*WORK ITEM:*
Check every line of the data and copy the ones where "Immigration" appears.

-- DATA FOR THE TASK follows --

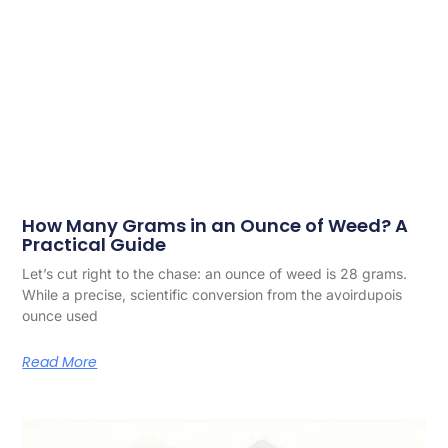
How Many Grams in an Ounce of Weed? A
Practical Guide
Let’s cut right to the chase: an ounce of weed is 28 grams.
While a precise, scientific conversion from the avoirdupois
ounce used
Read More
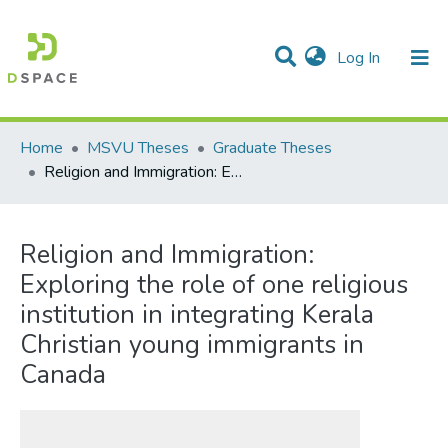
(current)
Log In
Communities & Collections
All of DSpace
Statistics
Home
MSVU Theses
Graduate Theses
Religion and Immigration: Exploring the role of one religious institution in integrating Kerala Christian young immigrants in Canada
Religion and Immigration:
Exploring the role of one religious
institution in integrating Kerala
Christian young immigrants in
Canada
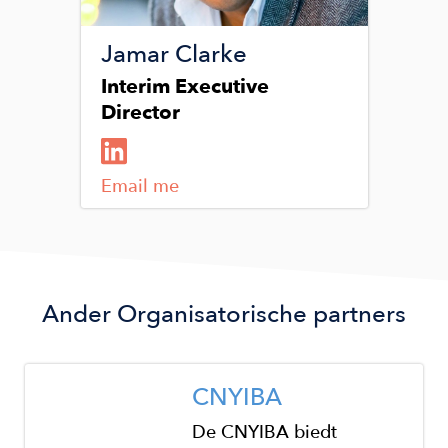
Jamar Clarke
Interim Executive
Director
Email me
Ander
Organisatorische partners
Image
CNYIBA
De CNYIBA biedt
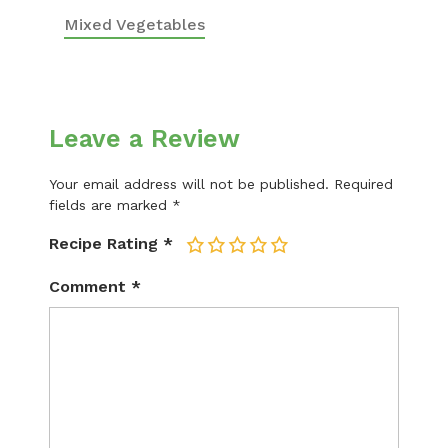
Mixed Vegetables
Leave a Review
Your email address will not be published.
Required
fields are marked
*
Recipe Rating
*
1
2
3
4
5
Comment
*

-- DATA FOR THE TASK concluded --
-- DATA FOR THE TASK follows --

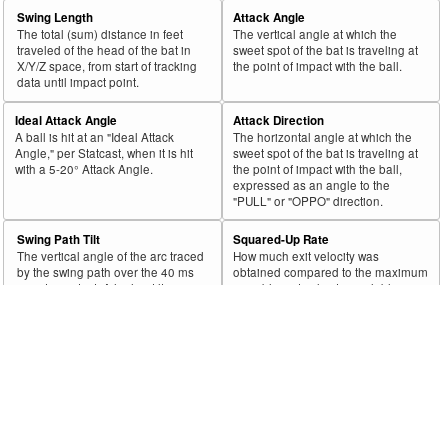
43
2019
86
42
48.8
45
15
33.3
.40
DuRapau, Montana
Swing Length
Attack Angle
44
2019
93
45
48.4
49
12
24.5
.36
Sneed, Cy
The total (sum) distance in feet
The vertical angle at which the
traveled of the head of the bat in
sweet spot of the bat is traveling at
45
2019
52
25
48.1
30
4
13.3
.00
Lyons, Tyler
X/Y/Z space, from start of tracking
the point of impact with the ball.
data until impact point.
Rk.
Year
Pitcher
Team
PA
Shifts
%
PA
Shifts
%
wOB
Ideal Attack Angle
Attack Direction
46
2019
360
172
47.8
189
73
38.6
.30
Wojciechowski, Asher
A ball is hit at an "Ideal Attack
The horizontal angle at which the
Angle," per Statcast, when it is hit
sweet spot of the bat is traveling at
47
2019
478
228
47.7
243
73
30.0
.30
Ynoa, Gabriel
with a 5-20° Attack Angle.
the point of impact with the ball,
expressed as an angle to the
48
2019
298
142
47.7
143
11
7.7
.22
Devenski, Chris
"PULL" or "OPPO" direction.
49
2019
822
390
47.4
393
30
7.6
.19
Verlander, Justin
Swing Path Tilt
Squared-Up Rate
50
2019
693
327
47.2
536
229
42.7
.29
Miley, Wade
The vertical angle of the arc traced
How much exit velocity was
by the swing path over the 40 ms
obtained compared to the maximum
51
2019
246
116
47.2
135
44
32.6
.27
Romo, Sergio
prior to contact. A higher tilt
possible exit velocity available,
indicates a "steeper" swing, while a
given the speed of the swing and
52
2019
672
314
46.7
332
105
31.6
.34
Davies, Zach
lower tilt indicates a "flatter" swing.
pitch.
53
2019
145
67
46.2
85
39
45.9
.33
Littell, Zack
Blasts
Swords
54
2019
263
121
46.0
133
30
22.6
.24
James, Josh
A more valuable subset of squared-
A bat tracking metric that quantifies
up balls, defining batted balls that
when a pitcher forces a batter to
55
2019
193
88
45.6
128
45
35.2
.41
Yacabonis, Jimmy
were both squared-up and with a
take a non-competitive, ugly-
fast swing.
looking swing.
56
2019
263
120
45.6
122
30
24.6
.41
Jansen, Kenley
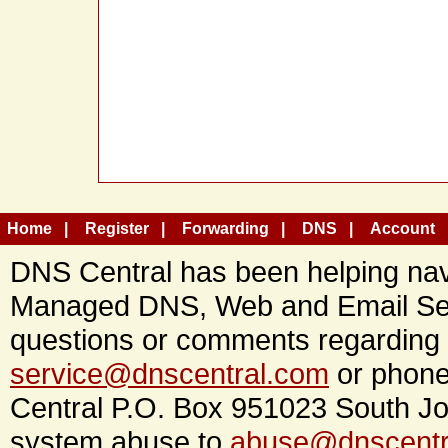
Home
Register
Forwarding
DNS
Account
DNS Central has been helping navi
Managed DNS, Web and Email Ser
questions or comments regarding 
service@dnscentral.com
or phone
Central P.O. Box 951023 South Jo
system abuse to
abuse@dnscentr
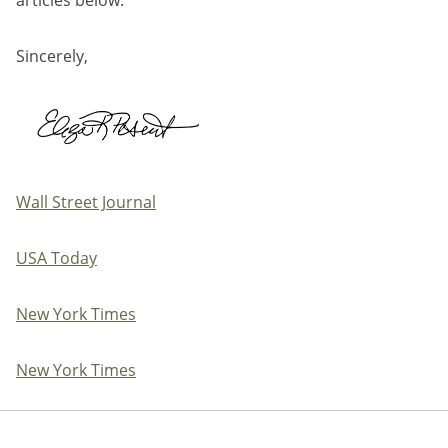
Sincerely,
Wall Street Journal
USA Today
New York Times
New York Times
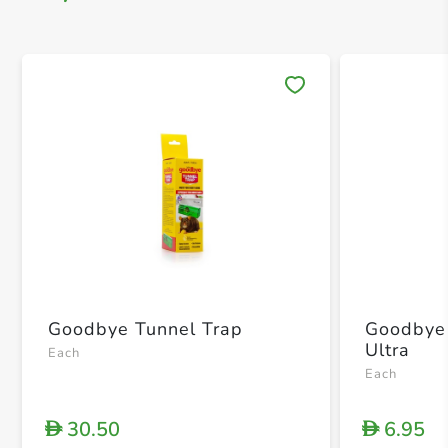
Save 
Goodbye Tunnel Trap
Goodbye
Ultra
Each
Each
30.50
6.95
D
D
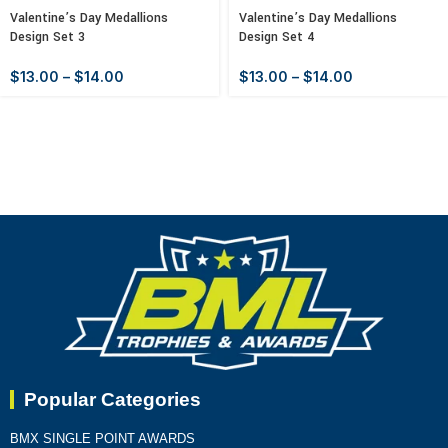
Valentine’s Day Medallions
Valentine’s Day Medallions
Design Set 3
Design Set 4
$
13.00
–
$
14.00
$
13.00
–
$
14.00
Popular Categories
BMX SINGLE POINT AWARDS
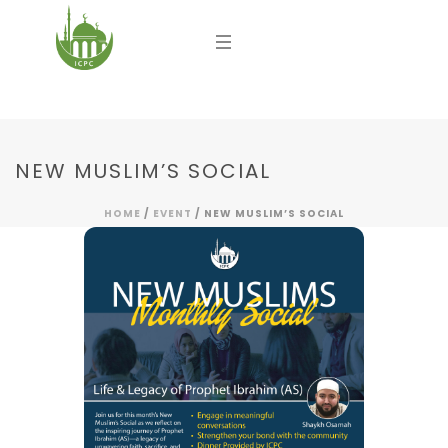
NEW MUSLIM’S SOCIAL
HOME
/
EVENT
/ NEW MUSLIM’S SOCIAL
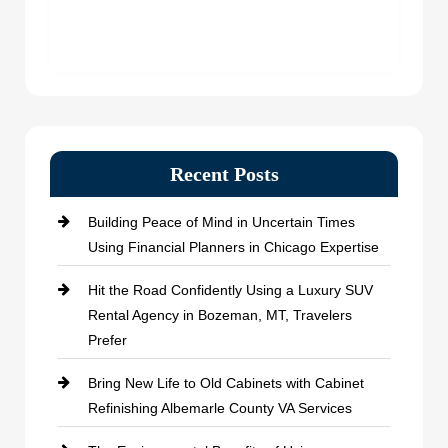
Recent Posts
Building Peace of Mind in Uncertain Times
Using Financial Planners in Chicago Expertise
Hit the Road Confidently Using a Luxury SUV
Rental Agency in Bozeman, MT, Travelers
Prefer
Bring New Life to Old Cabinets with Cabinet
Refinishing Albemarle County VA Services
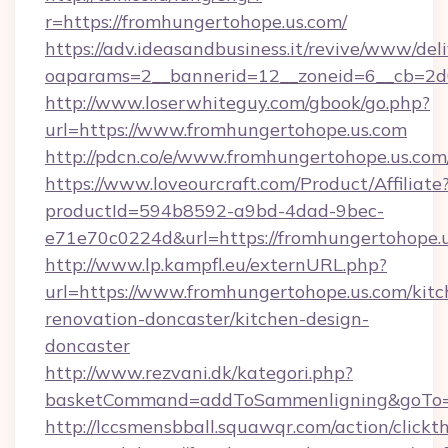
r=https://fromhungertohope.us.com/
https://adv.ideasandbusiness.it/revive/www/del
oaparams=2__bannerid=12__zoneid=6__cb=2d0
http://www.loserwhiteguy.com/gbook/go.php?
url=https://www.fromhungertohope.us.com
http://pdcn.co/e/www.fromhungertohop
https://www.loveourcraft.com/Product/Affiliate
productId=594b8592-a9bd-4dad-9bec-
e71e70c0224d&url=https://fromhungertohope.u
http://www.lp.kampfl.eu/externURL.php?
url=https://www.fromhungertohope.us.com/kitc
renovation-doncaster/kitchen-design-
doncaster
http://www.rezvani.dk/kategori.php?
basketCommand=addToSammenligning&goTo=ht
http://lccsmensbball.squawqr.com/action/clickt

-- DATA FOR THE TASK concluded --

*SOLUTION TO THE PROBLEM:*
Religion and Immigration: Exploring the role of one religious institution in integrating Kerala Christian young immigrants in Canada
Religion and Immigration:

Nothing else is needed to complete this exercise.